People commit self- inflicted wounds to worship Lord Shiva because the philosophy of ancient Hindu says that for a person to be great, one has to have self-control over one's body (Kaya), mind (Mana), and speech (Vakya).

So in order to achieve greatness, a lot of punishments, Danda, to the individual must be undergone, so this event is known as Danda Naata.

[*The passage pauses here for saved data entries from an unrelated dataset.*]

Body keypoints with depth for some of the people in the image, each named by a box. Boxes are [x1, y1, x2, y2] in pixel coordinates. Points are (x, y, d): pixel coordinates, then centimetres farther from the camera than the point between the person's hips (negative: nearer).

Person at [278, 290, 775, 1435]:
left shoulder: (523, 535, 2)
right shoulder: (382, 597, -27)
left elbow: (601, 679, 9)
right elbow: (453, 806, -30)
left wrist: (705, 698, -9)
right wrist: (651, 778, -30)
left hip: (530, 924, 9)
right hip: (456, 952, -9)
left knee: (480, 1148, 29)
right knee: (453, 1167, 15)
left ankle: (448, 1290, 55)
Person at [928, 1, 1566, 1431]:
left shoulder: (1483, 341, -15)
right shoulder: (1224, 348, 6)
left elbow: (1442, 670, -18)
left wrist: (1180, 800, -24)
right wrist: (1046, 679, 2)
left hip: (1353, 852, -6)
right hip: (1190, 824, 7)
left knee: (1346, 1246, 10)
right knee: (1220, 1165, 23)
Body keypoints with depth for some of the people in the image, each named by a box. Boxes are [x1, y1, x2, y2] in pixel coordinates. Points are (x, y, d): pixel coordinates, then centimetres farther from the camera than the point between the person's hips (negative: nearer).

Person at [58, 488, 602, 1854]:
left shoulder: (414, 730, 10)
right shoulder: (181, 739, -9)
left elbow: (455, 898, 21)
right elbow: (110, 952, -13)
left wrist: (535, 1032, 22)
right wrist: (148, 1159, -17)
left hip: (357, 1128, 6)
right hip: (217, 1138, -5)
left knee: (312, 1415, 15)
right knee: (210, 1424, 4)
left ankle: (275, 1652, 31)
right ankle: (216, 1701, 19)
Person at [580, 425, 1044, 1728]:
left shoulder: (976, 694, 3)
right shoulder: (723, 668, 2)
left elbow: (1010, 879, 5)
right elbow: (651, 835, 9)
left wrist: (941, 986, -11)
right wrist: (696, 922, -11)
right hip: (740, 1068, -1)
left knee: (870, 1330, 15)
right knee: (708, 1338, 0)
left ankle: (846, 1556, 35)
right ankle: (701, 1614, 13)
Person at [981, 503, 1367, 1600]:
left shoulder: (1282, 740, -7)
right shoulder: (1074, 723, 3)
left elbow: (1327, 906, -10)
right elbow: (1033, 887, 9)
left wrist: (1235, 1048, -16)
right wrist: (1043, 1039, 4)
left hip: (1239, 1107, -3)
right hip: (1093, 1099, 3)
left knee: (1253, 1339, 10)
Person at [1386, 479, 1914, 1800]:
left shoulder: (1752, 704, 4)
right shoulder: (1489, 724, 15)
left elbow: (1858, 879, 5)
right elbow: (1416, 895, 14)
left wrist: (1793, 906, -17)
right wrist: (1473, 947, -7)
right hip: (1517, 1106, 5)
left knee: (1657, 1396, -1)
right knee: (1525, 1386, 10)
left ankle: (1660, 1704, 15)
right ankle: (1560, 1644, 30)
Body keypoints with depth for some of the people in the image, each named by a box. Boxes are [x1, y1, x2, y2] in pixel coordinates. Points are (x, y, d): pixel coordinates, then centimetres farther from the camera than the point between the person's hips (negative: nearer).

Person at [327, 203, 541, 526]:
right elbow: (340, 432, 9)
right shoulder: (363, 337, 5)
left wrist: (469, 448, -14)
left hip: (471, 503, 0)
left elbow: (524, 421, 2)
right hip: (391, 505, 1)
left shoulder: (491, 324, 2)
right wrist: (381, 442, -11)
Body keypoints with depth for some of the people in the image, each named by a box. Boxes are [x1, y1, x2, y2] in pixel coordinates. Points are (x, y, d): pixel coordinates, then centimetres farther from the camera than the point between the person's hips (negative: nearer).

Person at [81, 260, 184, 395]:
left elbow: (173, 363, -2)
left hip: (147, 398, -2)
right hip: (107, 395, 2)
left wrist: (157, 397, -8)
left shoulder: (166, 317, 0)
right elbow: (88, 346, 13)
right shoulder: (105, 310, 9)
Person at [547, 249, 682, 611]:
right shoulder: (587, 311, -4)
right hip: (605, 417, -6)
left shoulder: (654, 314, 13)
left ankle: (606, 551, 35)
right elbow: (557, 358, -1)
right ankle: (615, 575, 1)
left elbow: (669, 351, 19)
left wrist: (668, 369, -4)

===Dance component of the religious festival===
Danda Naata consists of multiple dances. People start Danda by fasting, having a single meal a day made up of rice and dal, and worshipping their Lord before the actual dances occur.
This dance consists of a series of dances which are performed one after another by the male members belonging to the Scheduled Castes and other backward castes. In this dance the Ghasis provide the music with the help of Dhol and Mahuri. The dance has a rich repertory. Parva dance is the first item of the repertory. The Prabhakar and the Prabhakariani, dressed in multi coloured dress, dance in the beginning. The dancer places a piece of cloth on his shoulders and holds the ends of the same in front with both the hands. He moves his hands forward and backward, right and left, to the rhythm of the dance. A semi-circular plate, made of bamboo sticks and covered with coloured and decorated cloth with ornamental border, is tied to the back of the Prabhkar. The Prabhakar wears multi coloured skirt and jacket. The Prabhakariani, a male in female role, dresses himself in sari and kanchala (blouse). The Prabhakariani holds apiece of coloured handkerchief in his hand. After the Parava dance is over the Hara –Parvati dance begins. Then a group dance of Fakir and Fakiriani is performed. The dances of Savara and Savarani, Chadeya and Chadouni, are performed one after another. Then the party performs a leela based on a story from the Ramayana or the Mahabharata or from any other Puran through songs and dances . Patarasaura and Patarasaurani perform their dance at the end of the leela. The last, but not the least, is the Binakar who closes the performance with his most significant songs and dances. Then males that belong to backward and scheduled castes perform the Parava dance. In the Parava dance, the Prabhakar, male acting as a male, and the Prabhakariani, a male acting as a female, begin the dance in multi – colored clothing. A piece of cloth is placed on the shoulders of dancers. The cloth is held with both hands and the dancers move the cloth backwards and forwards and side to side according to the rhythm of the dance. Then immediately following that dance the Hara – Parvati is performed.

After those dances are performed, a host of other dances are performed. The Fakir and Fakiriani, a group dance, is performed first. Then the Savara and Savarani are performed with the Chadeya and Chadouni dances being performed directly after. Then everyone gets involved in the festivities by performing a leela through songs and dances, which is based on a story from various Purans. After the leela, the Patarasaura and Patarasaurani perform their traditional dance. Lastly, the Binakar ends the events through dances and songs.

====The roles of the dancers====
The various dances of the Danda Naata have various themes behind them. Each of the roles in the dances sing a different tune. Some songs are based on historical stories, while others have a more comical approach. Some groups use a question/answer approach. The groups that use that approach have one role, male or female role, ask questions, while the other role give answers to those replies. Although the songs can be performed through multiple approaches, all the songs have the same style, folk and Odissi.

===Music===
The music of the Danda Naata is different for different dances . The songs are of different tunes for different characters. The songs are mainly devotional and mostly based on stories from the epics. Humorous songs are sometimes sung by the dancers . sometimes they put questions in songs and their counterpart give the reply in songs. The songs are of folk and Odissi style. The dance originated from tribal dances, but has been much influenced by the Yatra and Pala performance of the state. Danda Naata is being gradually modernized in respect of music, dance, costume, style and make up. It is thereby losing its original simplicity and traditional characteristics.